Florida is in line to keep a 181-year streak alive.
Miami Republican state Rep. Daniel Perez has gained enough support in the state House’s GOP caucus to put himself in a position to hold the House speakership for a two-year term beginning in November 2024, Florida Politics reported this week.
Perez’s speakership isn’t an absolute certainty. But it’s a decent bet to assume, if the Republicans hold their House majority and Perez wins re-election, that he will lead the Florida House of Representatives through the 2025 and 2026 regular sessions.
If that is the case, when Perez steps down as speaker in November 2026, he will have continued a 181-year streak of the state House under male leadership. Pinellas County Republican Chris Sprowls and Flagler County Republican Paul Renner are already in line for the next two speakerships preceding Perez.
The male domination of the 120-member chamber was further amplified this week by the election of three new male members _ two Republicans and one Democrat. The new lawmakers bump the male membership in the House to 70 percent, with women holding 30 percent of the seats.
That compares to Florida’s population, where women account for 51 percent of the residents.
In a story earlier this year, the Florida Phoenix looked at the demographic and economic mismatch between the Legislature and everyday Floridians.
Women have long faced a challenge in winning election to the House, much less gaining leadership roles.
State Rep. Edna Giles Fuller of Orlando was the first woman to serve in the Florida House. She was elected in 1928, eight years after women won the right to vote with the ratification of the 19th amendment to the U.S. Constitution. A photograph of a newspaper page in the state archives demonstrates Fuller’s plight, showing her determined face surrounded by men in the 1931 Legislature.
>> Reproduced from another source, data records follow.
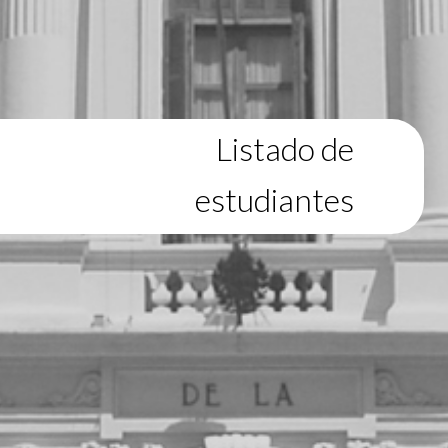
Listado de
estudiantes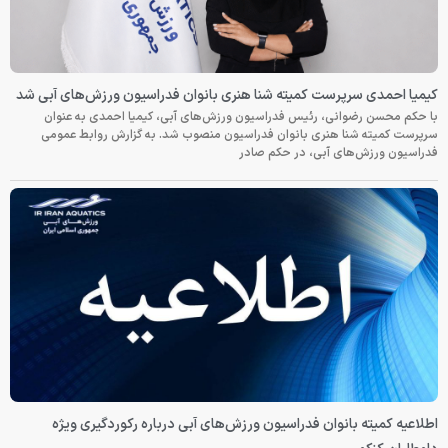
کیمیا احمدی سرپرست کمیته شنا هنری بانوان فدراسیون ورزش‌های آبی شد
با حکم محسن رضوانی، رئیس فدراسیون ورزش‌های آبی، کیمیا احمدی به عنوان
سرپرست کمیته شنا هنری بانوان فدراسیون منصوب شد. به گزارش روابط عمومی
فدراسیون ورزش‌های آبی، در حکم صادر
اطلاعیه کمیته بانوان فدراسیون ورزش‌های آبی درباره رکوردگیری ویژه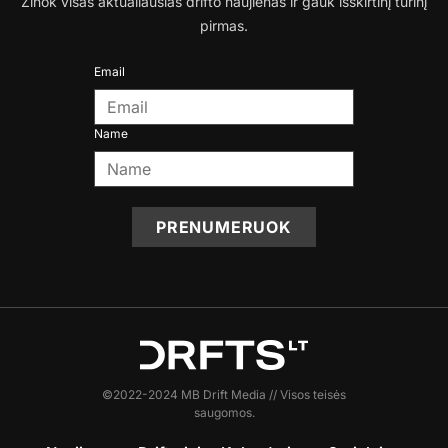
Žinok visas aktualiausias drifto naujienas ir gauk išskirtinį turinį
pirmas.
Email
Name
PRENUMERUOK
©2022-2024 MB Drift Media // Visos teisės
saugomos.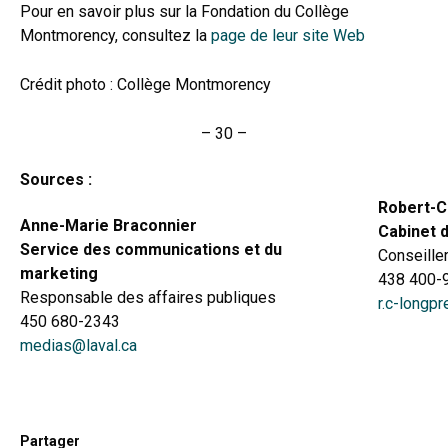
Pour en savoir plus sur la Fondation du Collège
Montmorency, consultez la
page de leur site Web
Crédit photo : Collège Montmorency
– 30 –
Sources :
Robert-C
Anne-Marie Braconnier
Cabinet d
Service des communications et du
Conseiller
marketing
438 400-
Responsable des affaires publiques
r.c-longpr
450 680-2343
medias@laval.ca
Partager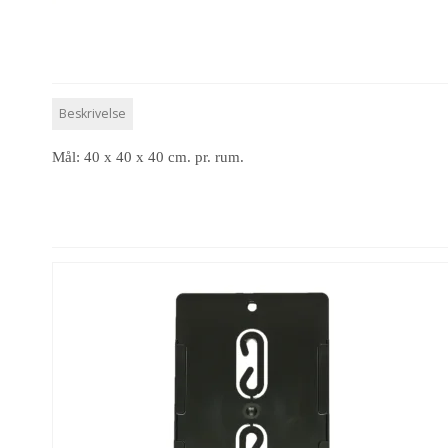
Beskrivelse
Mål: 40 x 40 x 40 cm. pr. rum.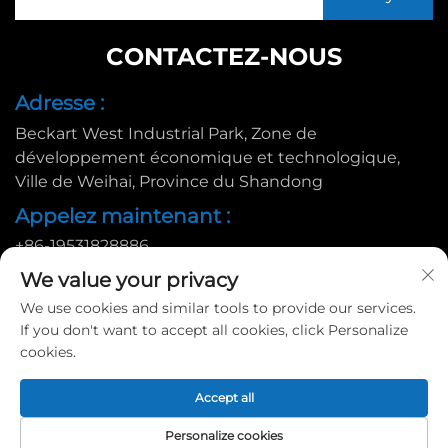
CONTACTEZ-NOUS
Adresse :
Beckart West Industrial Park, Zone de
développement économique et technologique,
Ville de Weihai, Province du Shandong
Appelez maintenant :
+86-19531828886
E-mail :
We value your privacy
We use cookies and similar tools to provide our services.
[email protected]
If you don't want to accept all cookies, click Personalize
cookies.
Copyright © 2025 par Huadu Pallet Manufacturing Co., Ltd. |
Accept all
Politique de confidentialité
Personalize cookies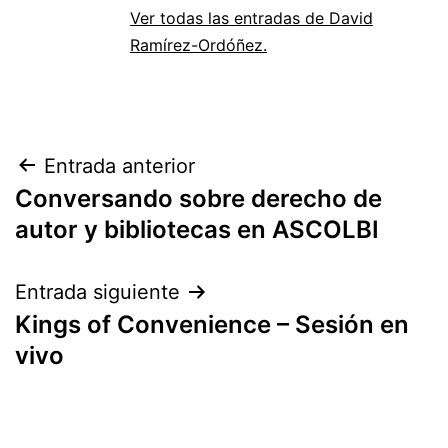
Ver todas las entradas de David
Ramírez-Ordóñez.
Navegación
Entrada anterior
Conversando sobre derecho de
de
autor y bibliotecas en ASCOLBI
entradas
Entrada siguiente
Kings of Convenience – Sesión en
vivo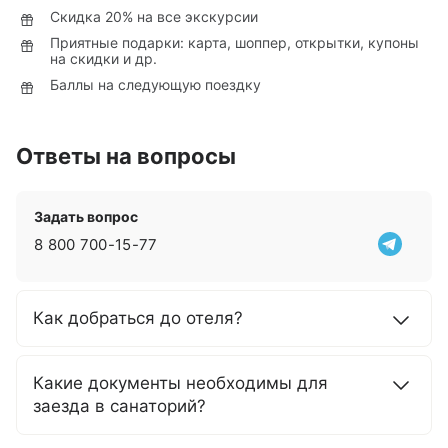
Скидка 20% на все экскурсии
Приятные подарки: карта, шоппер, открытки, купоны
на скидки и др.
Баллы на следующую поездку
Ответы на вопросы
Задать вопрос
8 800 700-15-77
Как добраться до отеля?
Какие документы необходимы для
заезда в санаторий?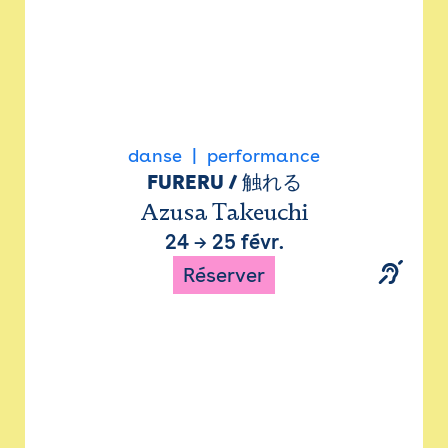
danse
performance
FURERU / 触れる
Azusa Takeuchi
24
→
25 févr.
Réserver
The gender balance is no better in the 40-member Florida Senate where women are also outnumbered by a similar 70-30 percent margin. But women have held leadership roles in the Legislature’s other chamber, the Florida Senate.
Miami-Dade County Democrat Gwen Margolis broke the gender barrier in 1990 with her election as the Senate president. Orlando Republican Toni Jennings followed in 1996. And Jennings did something that no male has yet matched – serving two consecutive two-year terms as Senate president.
Naples Republican Kathleen Passidomo is vying with St. Johns County Republican Travis Hutson for the Senate presidency that will begin in November 2022.
Although it doesn’t help the gender balance, Perez’s speakership does represent an important diversity trend. He will be the third Hispanic speaker in the Florida House. He will follow Miami-Dade Republican Marco Rubio (now a U.S. senator) who was elected speaker in 2006, and Miami-Dade Republican Jose Oliva, who is the current speaker.
More than 25 percent of Florida’s residents are Hispanic. And those residents are expected to be one of the faster growing segments of Florida’s population in the coming decades.